8.2 How to Exercise Your Rights

You can exercise these rights through:

We will process your request within 7-15 business days (or as required by law).

8.3 Written Requests

You have the right to send written requests (letter, email) to exercise these rights. Your request must include:

• Your full name and address
• Detailed description of your request
• Copy of your ID card/passport (for verification)
• Your signature or fingerprint (for written documents)

8.4 Complaint Mechanism for Misuse of Personal Data

You have the right to complain if your personal data is misused or processed beyond the disclosed scope. We are committed to receiving, considering and resolving complaints fairly and promptly.

Note: Complaints must be submitted within 12 months of discovery. Late complaints may not be considered.

11.1 Minors

If you are under 18 years old, you must obtain explicit written consent from your parent or legal guardian before entering into contracts or transactions with us. Parents/guardians are legally responsible for minors' transactions.

11.2 Policy Changes

We have the right to change, add or modify this Policy at any time. Changes will be posted on our website or directly notified to you via email. Continued use of services after changes means you agree to them. Please review this Policy regularly for updates.

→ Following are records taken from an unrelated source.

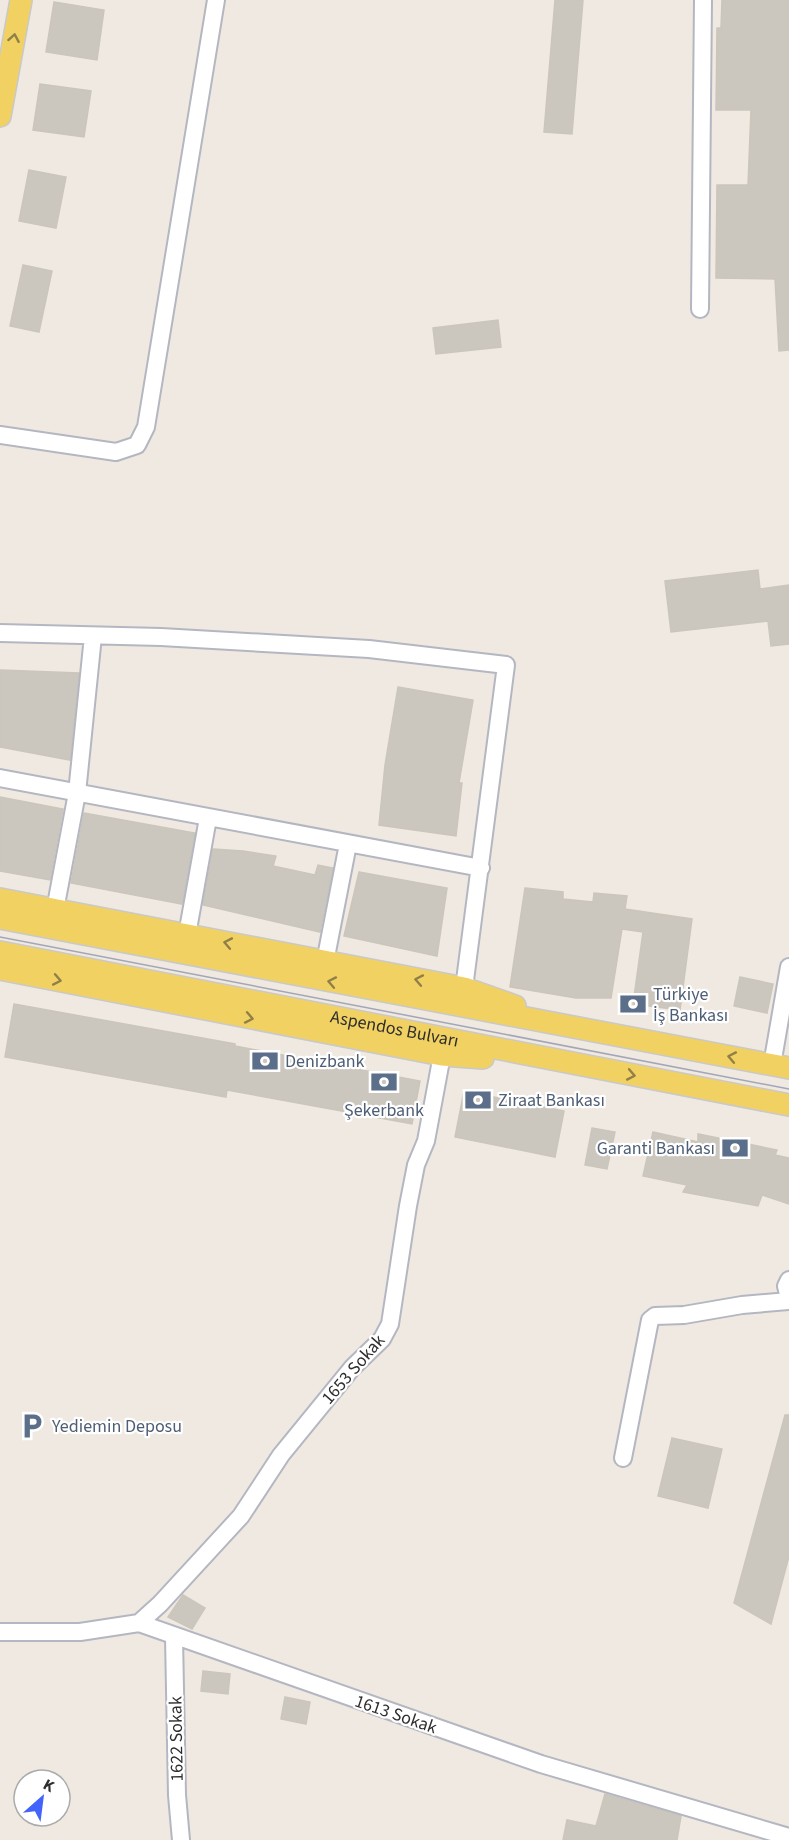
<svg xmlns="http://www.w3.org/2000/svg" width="789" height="1840" font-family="'Source Sans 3',sans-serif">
<rect width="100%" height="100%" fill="#efe9e1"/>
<!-- building -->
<path fill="#cbc7bf" stroke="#cbc5ba" stroke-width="1.5" d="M555,0H583L572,134L544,132Z
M722,0H789V350L779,351L775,279L716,278L717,185H748L751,110H716L717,28H721Z
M54,2L104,10L97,60L46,52Z
M40,84L91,91L84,137L33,130Z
M29,170L66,177L56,228L19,221Z
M23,265L52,271L39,332L10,326Z
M498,320L501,347L436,354L433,328Z
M758,570L760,589L789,585V644L771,646L768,621L671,632L665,581Z
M0,670L79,673L70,760L0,747Z
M398,687L473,700L459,783H462L456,836L379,825L385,765Z
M0,797L63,809L50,880L0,871Z
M84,813L195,833L182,904L71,883Z
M213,849L243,851L276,856L273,866L315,875L318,865L333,868L320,932L203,905Z
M359,872L447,888L437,956L344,936Z
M525,888L563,892V899L593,902L594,893L627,896L625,909L692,919L680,1010L633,1004L643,932L622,929L611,998H576L510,987Z
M740,977L773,984L767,1013L734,1006Z
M14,1004L235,1044V1046L420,1081L412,1124L227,1090L226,1097L5,1057Z
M464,1091L564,1111L555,1157L455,1137Z
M592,1128L615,1132L607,1169L585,1165Z
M653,1132L698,1142V1134L777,1150L775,1155L789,1158V1204L762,1195L758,1206L683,1192L687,1185L643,1176Z
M785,1415H789V1556L771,1624L734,1603Z
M672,1438L722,1449L708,1508L658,1496Z
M183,1595L205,1608L192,1629L168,1617Z
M203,1671L230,1674L228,1694L201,1691Z
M285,1697L310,1702L306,1724L281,1719Z
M605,1794L681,1816L677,1840H563L567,1820L596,1826Z"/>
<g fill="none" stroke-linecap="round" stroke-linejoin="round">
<defs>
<path id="minor" d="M700,309L703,0
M0,435L116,452L137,445L146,427L216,0
M0,633L161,637L369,649L506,665L464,988
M0,778L481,868
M55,910L77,793L93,636
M187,935L208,818
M325,962L348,844
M772,1065L789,967
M789,1280L786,1286L789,1298
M623,1458L650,1320L655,1316L684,1315L742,1305L789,1301
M139,1623L160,1604L241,1516L281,1455L352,1368L382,1339L390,1324L408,1206L416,1165L426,1141L442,1055
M0,1632H80L139,1623L541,1764L789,1837
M174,1637L177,1795L181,1840"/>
<g id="major">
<path d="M0,116L21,0"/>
<path d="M0,899L464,988L515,1006"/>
<path d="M0,918L789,1068"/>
<path id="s1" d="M0,952L789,1105"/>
<path d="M0,969L442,1055L483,1058"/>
</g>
</defs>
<!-- minor casing -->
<use href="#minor" stroke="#b4b7c1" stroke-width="20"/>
<!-- major casing -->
<use href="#major" stroke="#c9c9c9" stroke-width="24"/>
<!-- minor -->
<use href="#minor" stroke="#fff" stroke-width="16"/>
<!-- major -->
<use href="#major" stroke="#f2d163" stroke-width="21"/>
<!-- tram -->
<path stroke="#a3a6b8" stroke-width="1.5" d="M0,937L789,1089"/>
</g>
<!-- one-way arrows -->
<defs><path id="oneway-chevron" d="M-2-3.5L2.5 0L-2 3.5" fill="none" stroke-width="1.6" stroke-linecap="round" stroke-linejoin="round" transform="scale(1.5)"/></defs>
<g stroke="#908048">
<use href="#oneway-chevron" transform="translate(14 38) rotate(-80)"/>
<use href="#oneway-chevron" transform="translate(228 943) rotate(-169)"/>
<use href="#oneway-chevron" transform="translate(57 980) rotate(11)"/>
<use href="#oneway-chevron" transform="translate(419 980) rotate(-169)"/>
<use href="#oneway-chevron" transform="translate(332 982) rotate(-169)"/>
<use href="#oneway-chevron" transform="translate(249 1018) rotate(11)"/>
<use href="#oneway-chevron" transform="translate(732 1057) rotate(-169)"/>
<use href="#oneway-chevron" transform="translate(631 1075) rotate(11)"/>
</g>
<!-- icons -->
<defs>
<symbol id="bank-bare" viewBox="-9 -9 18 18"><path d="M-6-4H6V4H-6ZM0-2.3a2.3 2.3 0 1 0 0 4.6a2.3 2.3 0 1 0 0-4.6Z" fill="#5c6f8a" stroke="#fff" stroke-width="2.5" paint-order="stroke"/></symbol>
<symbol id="parking-bare" viewBox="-9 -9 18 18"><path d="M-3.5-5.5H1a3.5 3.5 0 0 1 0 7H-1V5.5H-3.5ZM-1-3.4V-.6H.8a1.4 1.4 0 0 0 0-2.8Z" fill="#5c6f8a" stroke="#fff" stroke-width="2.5" paint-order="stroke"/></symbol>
</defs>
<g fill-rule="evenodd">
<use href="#bank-bare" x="614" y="985" width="38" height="38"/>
<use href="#bank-bare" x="246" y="1042" width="38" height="38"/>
<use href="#bank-bare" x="365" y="1063" width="38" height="38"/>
<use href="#bank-bare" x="459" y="1081" width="38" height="38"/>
<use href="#bank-bare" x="716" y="1129" width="38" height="38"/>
<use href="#parking-bare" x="13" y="1407" width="38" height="38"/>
</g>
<g text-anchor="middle" stroke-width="4.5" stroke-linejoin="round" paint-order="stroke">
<!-- service labels -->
<g font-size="18" fill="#4e5e75" stroke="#fff" text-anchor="start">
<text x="653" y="1000">Türkiye<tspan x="653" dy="21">İş Bankası</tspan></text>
<text x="285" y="1067">Denizbank</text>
<text x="498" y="1106">Ziraat Bankası</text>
<text x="384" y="1116" text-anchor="middle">Şekerbank</text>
<text x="715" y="1154" text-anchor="end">Garanti Bankası</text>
<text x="52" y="1432">Yediemin Deposu</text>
</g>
<!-- street labels -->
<g font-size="18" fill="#2e2e2e" stroke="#fff">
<text dy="6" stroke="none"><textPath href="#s1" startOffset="402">Aspendos Bulvarı</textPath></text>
<text transform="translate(353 1369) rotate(-49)" y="6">1653 Sokak</text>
<text transform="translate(396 1714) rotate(19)" y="6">1613 Sokak</text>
<text transform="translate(176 1739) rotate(-91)" y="6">1622 Sokak</text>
</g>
</g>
<!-- north arrow -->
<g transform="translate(42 1798) rotate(28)"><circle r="28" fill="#ffffff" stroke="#ababab" stroke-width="1.5"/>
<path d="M0-4.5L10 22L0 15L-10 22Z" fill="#4264fb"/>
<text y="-9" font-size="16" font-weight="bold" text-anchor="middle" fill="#2e2e2e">K</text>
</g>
</svg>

11.3 Acknowledgment of Agreement

By using our services, you acknowledge that you have read, understood, accepted and agreed with the entire contents of this Personal Data Protection Policy.

11.4 Governing Law and Dispute Resolution

This Policy is governed and interpreted under Vietnamese law. If disputes arise, both parties agree to negotiate and resolve. If no agreement is reached within 3 months of dispute, either party may request court resolution by the competent People's Court.